━━━━━ STUDY TEXT ━━━━━

Have you ever met someone who you just knew they were wired to start his or her own business, that entrepreneurship was in their DNA? What made you think that?
Was it the tenacity and attention to detail displayed by the neighborhood kid who hustled to keep your lawn mowed and upsold you on replanting your flower beds? Or did you see it in the passionate online pitch of a Girl Scout during the annual cookie sale?
By the way, you might just find yourself buying a case of cookies from Helen Hogg, daughter of Bowie and Leslie Hogg, when you watch this.
My own path to entrepreneurship was anything but direct. Through college and graduate school, it didn’t occur to me to own my own business. It was all about finding the right company, the right opportunity through university-sponsored career fairs, on-campus recruiting visits, networking with alumni, and identifying opportunities to shadow or participate in informational interviews.
One such opportunity resulted in me being a direct report to a serial entrepreneur in Fort Worth – the first in international sales of diesel engines and power generation equipment – and later leading marketing and sales of American IronHorse Motorcycle Company. It was an exciting ride selling “look good/go fast” custom motorcycles during an era of exponential growth in the American V-twin market. Expanding the dealer network nationally, attending iconic motorcycle rallies, and building the American IronHorse brand was fuel for my marketing engine.
With an unexpected turn of events and just a day’s notice, I found myself part of an extensive layoff. Before I walked out the door for the last time, I felt it was important to communicate directly to dealers, investors, customers, vendors and media with whom I had developed relationships during my tenure at American IronHorse. That memo ended up being the impetus for BrandEra Marketing. People who valued and appreciated the marketing at American IronHorse wanted that expertise on a fractional basis.
The light bulb went off…. could I start a business focused on problem-solving marketing challenges for clients I already knew, and better yet, partner up and work with former colleagues? Yes!
Initially, I considered myself an accidental entrepreneur; now I can’t imagine life before the leap.
THE INTENTIONAL ENTREPRENEUR
Entrepreneurship requires a careful examination of your proposed product or service.
- Does it solve a problem?
- Does it serve a function?
- Is it unique?
- How can it differentiate on price or channel?
Successful entrepreneurs have some common attributes: creativity, persuasiveness, vision, flexibility, confidence, decisiveness, passion and motivation coupled with strong organization and cash flow management skills.
I hope someone is reading this right now and seeing himself or herself in the description above.
Small business is the engine of the US economy. Did you know that from 2000 to 2018, small businesses created 9.6 million net new jobs while large businesses created 5.2 million? Small businesses account for 64.9% of net new jobs in the United States.

━━━━━ DATASET CONTENT ━━━━━

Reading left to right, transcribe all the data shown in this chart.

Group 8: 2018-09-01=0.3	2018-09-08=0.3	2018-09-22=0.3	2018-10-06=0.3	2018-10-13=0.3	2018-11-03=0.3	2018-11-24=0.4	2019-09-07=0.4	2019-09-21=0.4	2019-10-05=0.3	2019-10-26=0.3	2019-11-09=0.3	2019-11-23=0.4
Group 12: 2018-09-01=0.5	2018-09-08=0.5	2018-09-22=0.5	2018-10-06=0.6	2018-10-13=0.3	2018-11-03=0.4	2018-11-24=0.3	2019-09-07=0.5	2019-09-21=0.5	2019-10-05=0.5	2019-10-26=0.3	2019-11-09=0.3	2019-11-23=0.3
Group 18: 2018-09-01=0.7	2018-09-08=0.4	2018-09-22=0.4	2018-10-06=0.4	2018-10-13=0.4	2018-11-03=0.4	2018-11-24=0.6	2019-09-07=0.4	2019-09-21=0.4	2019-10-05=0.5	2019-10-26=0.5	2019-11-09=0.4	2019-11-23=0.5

━━━━━

§ TASKS TO CARRY OUT:
a: Reproduce the stretch of the entrepreneurship piece from "My own path" through "in informational interviews.", word for word.
b: Continue the piece on entrepreneurship from the point where it ends.
The data has no role in this work.

§ SOLVED TASKS:
a:
My own path to entrepreneurship was anything but direct. Through college and graduate school, it didn’t occur to me to own my own business. It was all about finding the right company, the right opportunity through university-sponsored career fairs, on-campus recruiting visits, networking with alumni, and identifying opportunities to shadow or participate in informational interviews.

b:
It’s been 17 years since Reecanne Joeckel and I started BrandEra around a kitchen table.
If I were to distill the lessons I’ve learned and impart them to a bright mind considering starting up a business, I’d start by saying:
- Stay curious. Be a voracious reader. Be tenacious. Be bold.
- Disruptive or tumultuous times can be the best time to start a new business.
- Believe in yourself, your intuition and vision.
- Empower others.
- Measure what matters.
- Build a board of advisors or trusted colleagues.
- Use a solid task management system.
- Value your time by putting a price on it.
- Cash is king.
- Anticipate your own success. Set up systems that accommodate growth.
MORE ADVICE YOU CAN BANK ON
“You’ll have to figure out a balance and what to delegate, but you must delegate – even if you’re a company of one. Hire contractors or pay for software or services that can help take some of the little things off your plate, so you can always keep that thing you love at the forefront of your entrepreneurial adventures.”
-Laura Heymann, Green Apple Lane Designs
“The most important thing I can recommend for setting yourself up for success is that you should surround yourself with people who are going to push you, support you, and challenge you! Having those people in your life will help to ground you and keep your focus where it needs to be. Make sure you allow them to help you when you need it, don’t try to do everything yourself as you simply CANNOT do everything by yourself. Make sure they are there in all roles; family, friends, other business owners, and mentors.”
-Larissa Peterson, The Runner Shop, Inc.
“Keep your focus on driving benefits and value to your customers, clients and team members. If this is your singular focus all that you want from your business will come. Focusing on your own desires without this is a recipe for failure.”